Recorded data
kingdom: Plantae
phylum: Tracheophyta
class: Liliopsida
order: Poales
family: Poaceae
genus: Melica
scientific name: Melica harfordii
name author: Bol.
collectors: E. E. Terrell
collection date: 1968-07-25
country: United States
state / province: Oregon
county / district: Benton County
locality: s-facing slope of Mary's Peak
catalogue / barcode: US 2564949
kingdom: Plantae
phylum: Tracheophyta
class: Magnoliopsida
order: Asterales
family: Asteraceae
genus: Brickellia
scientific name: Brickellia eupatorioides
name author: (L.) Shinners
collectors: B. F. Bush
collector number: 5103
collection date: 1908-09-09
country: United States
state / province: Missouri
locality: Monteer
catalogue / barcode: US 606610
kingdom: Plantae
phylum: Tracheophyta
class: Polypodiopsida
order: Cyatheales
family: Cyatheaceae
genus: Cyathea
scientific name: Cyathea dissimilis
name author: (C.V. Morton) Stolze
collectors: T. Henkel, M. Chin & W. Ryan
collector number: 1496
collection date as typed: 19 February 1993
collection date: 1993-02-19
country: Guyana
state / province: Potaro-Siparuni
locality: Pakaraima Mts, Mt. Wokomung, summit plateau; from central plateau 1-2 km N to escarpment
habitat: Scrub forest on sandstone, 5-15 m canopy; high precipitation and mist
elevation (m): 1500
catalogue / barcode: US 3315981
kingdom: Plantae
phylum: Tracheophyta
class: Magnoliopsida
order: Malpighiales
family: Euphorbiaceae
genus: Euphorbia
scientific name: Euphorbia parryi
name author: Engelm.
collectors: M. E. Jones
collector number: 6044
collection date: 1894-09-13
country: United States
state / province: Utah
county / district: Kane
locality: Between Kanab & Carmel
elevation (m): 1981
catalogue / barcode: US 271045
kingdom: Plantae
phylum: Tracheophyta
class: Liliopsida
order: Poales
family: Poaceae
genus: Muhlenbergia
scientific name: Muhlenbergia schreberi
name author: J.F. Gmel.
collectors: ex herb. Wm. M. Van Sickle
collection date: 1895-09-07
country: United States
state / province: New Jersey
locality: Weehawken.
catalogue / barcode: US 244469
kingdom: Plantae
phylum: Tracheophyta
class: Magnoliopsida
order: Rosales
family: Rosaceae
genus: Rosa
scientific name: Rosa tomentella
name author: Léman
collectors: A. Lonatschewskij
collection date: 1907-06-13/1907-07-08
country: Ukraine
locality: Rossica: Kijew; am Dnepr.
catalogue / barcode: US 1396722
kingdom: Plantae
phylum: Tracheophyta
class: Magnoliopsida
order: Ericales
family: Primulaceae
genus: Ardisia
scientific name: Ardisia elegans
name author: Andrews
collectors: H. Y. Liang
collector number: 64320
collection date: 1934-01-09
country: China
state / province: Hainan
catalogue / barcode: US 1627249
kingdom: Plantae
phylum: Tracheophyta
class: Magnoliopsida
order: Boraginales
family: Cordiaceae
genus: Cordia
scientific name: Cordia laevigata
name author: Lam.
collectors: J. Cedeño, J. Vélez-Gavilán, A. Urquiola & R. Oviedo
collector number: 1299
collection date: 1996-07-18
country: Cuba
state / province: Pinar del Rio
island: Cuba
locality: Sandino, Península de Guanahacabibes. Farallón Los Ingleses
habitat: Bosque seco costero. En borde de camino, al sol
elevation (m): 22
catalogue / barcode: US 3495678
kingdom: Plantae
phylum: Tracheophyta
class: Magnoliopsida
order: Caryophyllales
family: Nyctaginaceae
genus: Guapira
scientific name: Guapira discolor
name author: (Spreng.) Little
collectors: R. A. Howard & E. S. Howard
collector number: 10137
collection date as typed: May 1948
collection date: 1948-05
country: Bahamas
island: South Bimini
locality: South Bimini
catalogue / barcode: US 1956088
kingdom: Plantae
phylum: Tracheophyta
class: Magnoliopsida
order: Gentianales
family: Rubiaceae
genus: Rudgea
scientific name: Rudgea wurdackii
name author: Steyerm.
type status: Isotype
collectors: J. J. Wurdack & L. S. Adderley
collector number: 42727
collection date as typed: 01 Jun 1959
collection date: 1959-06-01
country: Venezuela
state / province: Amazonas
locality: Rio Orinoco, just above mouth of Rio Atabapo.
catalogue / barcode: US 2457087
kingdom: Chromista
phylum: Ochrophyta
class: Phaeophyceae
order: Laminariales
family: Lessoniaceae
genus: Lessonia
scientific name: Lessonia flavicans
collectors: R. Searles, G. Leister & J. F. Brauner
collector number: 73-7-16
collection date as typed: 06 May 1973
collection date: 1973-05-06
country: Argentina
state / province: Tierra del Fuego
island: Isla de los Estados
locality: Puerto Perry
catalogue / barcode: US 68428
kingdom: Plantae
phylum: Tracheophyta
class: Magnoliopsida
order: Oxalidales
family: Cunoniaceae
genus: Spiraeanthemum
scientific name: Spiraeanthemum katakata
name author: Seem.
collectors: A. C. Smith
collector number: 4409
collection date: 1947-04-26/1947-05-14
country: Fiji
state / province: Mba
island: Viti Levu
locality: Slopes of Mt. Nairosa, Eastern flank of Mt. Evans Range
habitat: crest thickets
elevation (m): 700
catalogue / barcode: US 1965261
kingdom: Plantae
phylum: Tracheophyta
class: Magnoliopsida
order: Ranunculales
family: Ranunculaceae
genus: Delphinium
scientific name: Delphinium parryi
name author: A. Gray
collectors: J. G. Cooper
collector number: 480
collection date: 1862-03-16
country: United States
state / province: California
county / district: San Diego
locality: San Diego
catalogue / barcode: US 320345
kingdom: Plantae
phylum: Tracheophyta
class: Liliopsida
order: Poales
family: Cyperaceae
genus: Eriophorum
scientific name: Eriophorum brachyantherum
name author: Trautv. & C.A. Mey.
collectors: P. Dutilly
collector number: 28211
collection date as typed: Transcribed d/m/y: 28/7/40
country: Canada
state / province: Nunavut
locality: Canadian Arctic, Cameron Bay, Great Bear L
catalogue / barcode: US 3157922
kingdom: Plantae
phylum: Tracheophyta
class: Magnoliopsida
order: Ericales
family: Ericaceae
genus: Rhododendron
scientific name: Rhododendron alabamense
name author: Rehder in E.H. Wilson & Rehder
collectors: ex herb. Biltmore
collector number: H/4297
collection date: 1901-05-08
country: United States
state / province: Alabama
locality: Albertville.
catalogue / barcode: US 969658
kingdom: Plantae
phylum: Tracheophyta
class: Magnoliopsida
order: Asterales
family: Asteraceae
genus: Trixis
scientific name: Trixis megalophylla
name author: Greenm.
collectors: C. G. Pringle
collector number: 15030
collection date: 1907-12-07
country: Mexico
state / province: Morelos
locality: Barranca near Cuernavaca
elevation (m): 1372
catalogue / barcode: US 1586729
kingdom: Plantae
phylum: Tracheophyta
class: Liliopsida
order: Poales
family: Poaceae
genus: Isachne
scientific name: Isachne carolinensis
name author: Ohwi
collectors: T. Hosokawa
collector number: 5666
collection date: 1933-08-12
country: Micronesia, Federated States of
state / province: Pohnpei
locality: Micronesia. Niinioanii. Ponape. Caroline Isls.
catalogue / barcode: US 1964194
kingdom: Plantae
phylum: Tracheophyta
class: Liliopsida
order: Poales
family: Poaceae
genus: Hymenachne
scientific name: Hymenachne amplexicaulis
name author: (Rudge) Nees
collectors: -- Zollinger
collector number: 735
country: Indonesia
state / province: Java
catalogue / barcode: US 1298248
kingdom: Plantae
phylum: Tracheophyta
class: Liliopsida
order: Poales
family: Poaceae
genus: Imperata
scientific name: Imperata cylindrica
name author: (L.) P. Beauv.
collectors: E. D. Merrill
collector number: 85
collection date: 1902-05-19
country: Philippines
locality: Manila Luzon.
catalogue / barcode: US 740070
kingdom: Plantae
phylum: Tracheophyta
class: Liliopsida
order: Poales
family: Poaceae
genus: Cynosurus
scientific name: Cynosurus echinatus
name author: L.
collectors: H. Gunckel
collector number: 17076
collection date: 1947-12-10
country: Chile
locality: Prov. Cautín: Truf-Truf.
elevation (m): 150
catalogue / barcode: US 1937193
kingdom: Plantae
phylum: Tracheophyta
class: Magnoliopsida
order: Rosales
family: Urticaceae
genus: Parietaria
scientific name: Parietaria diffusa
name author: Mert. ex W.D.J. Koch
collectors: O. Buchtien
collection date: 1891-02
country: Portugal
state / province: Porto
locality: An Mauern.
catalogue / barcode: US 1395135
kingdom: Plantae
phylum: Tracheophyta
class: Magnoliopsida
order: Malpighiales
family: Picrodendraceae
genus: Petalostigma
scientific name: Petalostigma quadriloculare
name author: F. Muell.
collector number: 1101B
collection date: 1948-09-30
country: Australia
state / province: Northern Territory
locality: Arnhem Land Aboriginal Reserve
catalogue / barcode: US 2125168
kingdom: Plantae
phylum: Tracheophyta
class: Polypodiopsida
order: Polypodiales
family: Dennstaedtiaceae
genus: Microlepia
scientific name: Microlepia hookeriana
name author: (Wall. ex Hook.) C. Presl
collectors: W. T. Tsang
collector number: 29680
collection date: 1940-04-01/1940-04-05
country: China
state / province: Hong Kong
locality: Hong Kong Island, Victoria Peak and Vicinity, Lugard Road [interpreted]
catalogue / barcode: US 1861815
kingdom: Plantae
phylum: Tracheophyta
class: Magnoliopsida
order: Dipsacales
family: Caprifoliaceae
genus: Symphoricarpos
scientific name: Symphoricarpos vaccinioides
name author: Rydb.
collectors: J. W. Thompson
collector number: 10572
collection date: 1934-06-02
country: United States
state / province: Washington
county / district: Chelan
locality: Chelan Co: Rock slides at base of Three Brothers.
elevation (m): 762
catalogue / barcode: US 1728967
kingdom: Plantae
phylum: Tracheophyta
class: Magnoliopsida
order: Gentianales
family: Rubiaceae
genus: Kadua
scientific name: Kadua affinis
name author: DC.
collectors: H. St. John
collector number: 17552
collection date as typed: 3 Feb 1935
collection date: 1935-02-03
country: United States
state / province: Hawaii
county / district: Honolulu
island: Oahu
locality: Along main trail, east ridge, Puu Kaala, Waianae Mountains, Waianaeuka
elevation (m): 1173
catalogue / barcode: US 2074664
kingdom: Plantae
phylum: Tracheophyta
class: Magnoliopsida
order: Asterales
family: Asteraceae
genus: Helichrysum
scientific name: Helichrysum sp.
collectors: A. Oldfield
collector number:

#### THE TASK
Render the stretch of the items from the first line through the line containing "collection date: 1894-09-13" as a JSON list of strings, one string per line and both ends included. Leave out blank lines.

#### RESPONSE TO THIS EXERCISE
[
  "kingdom: Plantae",
  "phylum: Tracheophyta",
  "class: Liliopsida",
  "order: Poales",
  "family: Poaceae",
  "genus: Melica",
  "scientific name: Melica harfordii",
  "name author: Bol.",
  "collectors: E. E. Terrell",
  "collection date: 1968-07-25",
  "country: United States",
  "state / province: Oregon",
  "county / district: Benton County",
  "locality: s-facing slope of Mary's Peak",
  "catalogue / barcode: US 2564949",
  "kingdom: Plantae",
  "phylum: Tracheophyta",
  "class: Magnoliopsida",
  "order: Asterales",
  "family: Asteraceae",
  "genus: Brickellia",
  "scientific name: Brickellia eupatorioides",
  "name author: (L.) Shinners",
  "collectors: B. F. Bush",
  "collector number: 5103",
  "collection date: 1908-09-09",
  "country: United States",
  "state / province: Missouri",
  "locality: Monteer",
  "catalogue / barcode: US 606610",
  "kingdom: Plantae",
  "phylum: Tracheophyta",
  "class: Polypodiopsida",
  "order: Cyatheales",
  "family: Cyatheaceae",
  "genus: Cyathea",
  "scientific name: Cyathea dissimilis",
  "name author: (C.V. Morton) Stolze",
  "collectors: T. Henkel, M. Chin & W. Ryan",
  "collector number: 1496",
  "collection date as typed: 19 February 1993",
  "collection date: 1993-02-19",
  "country: Guyana",
  "state / province: Potaro-Siparuni",
  "locality: Pakaraima Mts, Mt. Wokomung, summit plateau; from central plateau 1-2 km N to escarpment",
  "habitat: Scrub forest on sandstone, 5-15 m canopy; high precipitation and mist",
  "elevation (m): 1500",
  "catalogue / barcode: US 3315981",
  "kingdom: Plantae",
  "phylum: Tracheophyta",
  "class: Magnoliopsida",
  "order: Malpighiales",
  "family: Euphorbiaceae",
  "genus: Euphorbia",
  "scientific name: Euphorbia parryi",
  "name author: Engelm.",
  "collectors: M. E. Jones",
  "collector number: 6044",
  "collection date: 1894-09-13"
]